In this step, we are streaming data while producing it. For Streaming data from the Application to AWS S3, we can use the s3-stream-upload library. This library allows efficient streaming of large amounts of data to AWS S3 in Java without the need to store the whole object in memory or use files. This library provides an MultipartOutputStream that packages data written in chunks which are sent in a multipart upload. After all the chunks are uploaded, S3 assembles these chunks and creates an object.

POM Dependency for s3-stream-upload library -

<dependency>
    <groupId>com.github.alexmojaki</groupId>
    <artifactId>s3-stream-upload</artifactId>
    <version>2.1.0</version>
</dependency>

StreamTransferManager needs to be initialized with the upload details and outputStream is obtained using getMultiPartOutputStreams(). Along with writing data, the parts are uploaded to S3. Once the process of writing data is finished, call MultiPartOutputStream.close(). When all the streams have been closed, call complete().

public <T, U> String exportToCsv(Class<T> reportClass, Stream<U> dataStream, String filePath) throws IOException {    // Initialize StreamTransferManager and output stream
    StreamTransferManager streamTransferManager = new StreamTransferManager(awsS3Bucket, filePath, awsS3Client);
    OutputStream outputStream = streamTransferManager.getMultiPartOutputStreams().get(0);
  
    // CSV Generator
    CsvSchema csvSchema = CsvUtil.buildCsvSchema(reportClass);
    CsvMapper csvMapper = new CsvMapper();
    CsvGenerator csvGenerator = csvMapper.getFactory().createGenerator(outputStream);
    csvGenerator.setSchema(csvSchema);

    // Processing Stream
    dataStream.forEach(data -> {
        try {
        // writing object to the s3 output stream
        csvGenerator.writeObject(data);
        } catch (IOException e) {
              throw new EmsBaseException("Something went wrong :: " + e.getMessage());
        }
    });
  
    // Closing output stream
    outputStream.close();
    streamTransferManager.complete();
  
    awsS3Client.setObjectAcl(awsS3Bucket, filePath, CannedAccessControlList.PublicRead);
    URL url = awsS3Client.getUrl(awsS3Bucket, filePath);
  
    return url.toString();
}

Comparison of the 3 approaches on basis of Memory and Time:

For comparison, we have used a dataset of 1.5 million rows and set the maximum memory limit as 4GB for each test.
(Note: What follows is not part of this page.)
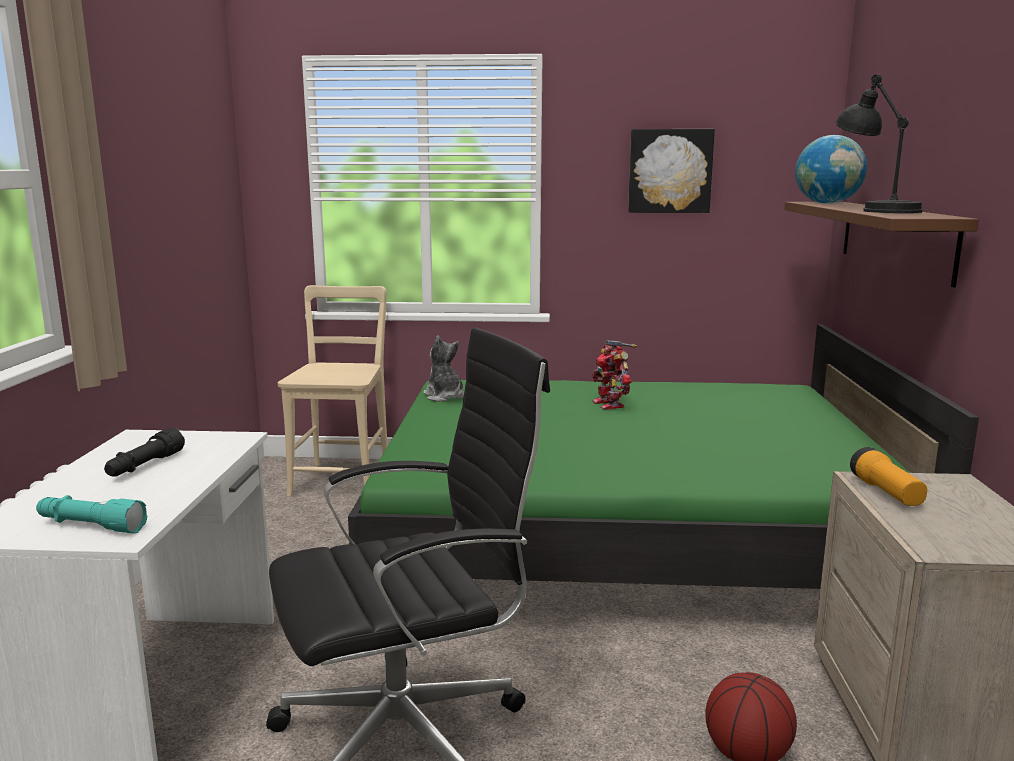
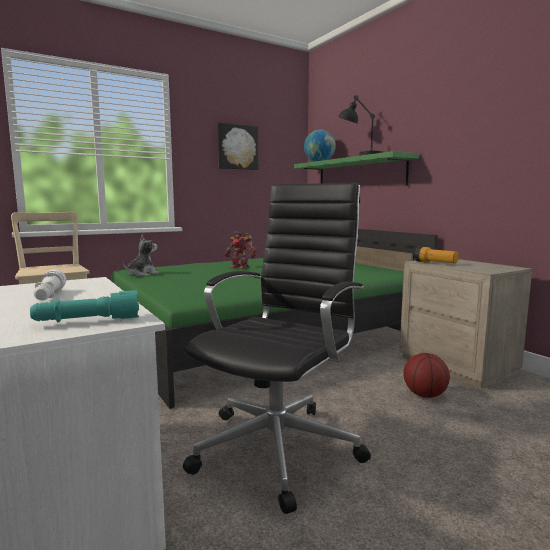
camera: 35 degrees left, 5 degrees down
black flashlight [104,427,185,476] -> white flashlight [33,269,66,300]
plush toy [423,335,464,402] -> plush toy turned 105 degrees clockwise [123,235,159,276]
brown shelf [784,202,979,287] -> green shelf [294,151,419,186]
We have used JProfiler(Java Profiling Tool) to analyse the performance of our approaches.

Conclusion

Pagination/Slicing is an effective approach if memory is considered as a performance parameter but if we take time as a performance parameter, the time taken in pagination is approximately double that of Streams.

Streams on the other hand, is found to be optimal both in terms of memory and time and therefore was our go to approach for creating reports with millions of rows for our ERP System.